Saved entries
★ ★ ★ ★
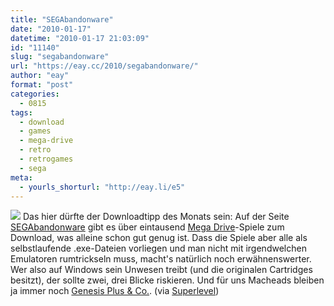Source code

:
 ```yaml
---
title: "SEGAbandonware"
date: "2010-01-17"
datetime: "2010-01-17 21:03:09"
id: "11140"
slug: "segabandonware"
url: "https://eay.cc/2010/segabandonware/"
author: "eay"
format: "post"
categories:
  - 0815
tags:
  - download
  - games
  - mega-drive
  - retro
  - retrogames
  - sega
meta:
  - yourls_shorturl: "http://eay.li/e5"
---
```


![](https://eay.cc/uploads/2010/segabandonware.gif) Das hier dürfte der Downloadtipp des Monats sein: Auf der Seite [SEGAbandonware](http://www.segabandonware.com/) gibt es über eintausend [Mega Drive](//eay.cc/tag/mega-drive/)\-Spiele zum Download, was alleine schon gut genug ist. Dass die Spiele aber alle als selbstlaufende .exe-Dateien vorliegen und man nicht mit irgendwelchen Emulatoren rumtrickseln muss, macht's natürlich noch erwähnenswerter. Wer also auf Windows sein Unwesen treibt (und die originalen Cartridges besitzt), der sollte zwei, drei Blicke riskieren. Und für uns Macheads bleiben ja immer noch [Genesis Plus & Co.](http://www.emulator-zone.com/doc.php/mac/). (via [Superlevel](http://www.superlevel.de/spiele/segabandonware))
★ ★ ★ ★
=== EXERCISE DESCRIPTION ===
Exclude the pictures and reproduce every entry exactly.

=== EXERCISE OUTPUT ===
Source code

:
 ```yaml
---
title: "SEGAbandonware"
date: "2010-01-17"
datetime: "2010-01-17 21:03:09"
id: "11140"
slug: "segabandonware"
url: "https://eay.cc/2010/segabandonware/"
author: "eay"
format: "post"
categories:
  - 0815
tags:
  - download
  - games
  - mega-drive
  - retro
  - retrogames
  - sega
meta:
  - yourls_shorturl: "http://eay.li/e5"
---
```


![](https://eay.cc/uploads/2010/segabandonware.gif) Das hier dürfte der Downloadtipp des Monats sein: Auf der Seite [SEGAbandonware](http://www.segabandonware.com/) gibt es über eintausend [Mega Drive](//eay.cc/tag/mega-drive/)\-Spiele zum Download, was alleine schon gut genug ist. Dass die Spiele aber alle als selbstlaufende .exe-Dateien vorliegen und man nicht mit irgendwelchen Emulatoren rumtrickseln muss, macht's natürlich noch erwähnenswerter. Wer also auf Windows sein Unwesen treibt (und die originalen Cartridges besitzt), der sollte zwei, drei Blicke riskieren. Und für uns Macheads bleiben ja immer noch [Genesis Plus & Co.](http://www.emulator-zone.com/doc.php/mac/). (via [Superlevel](http://www.superlevel.de/spiele/segabandonware))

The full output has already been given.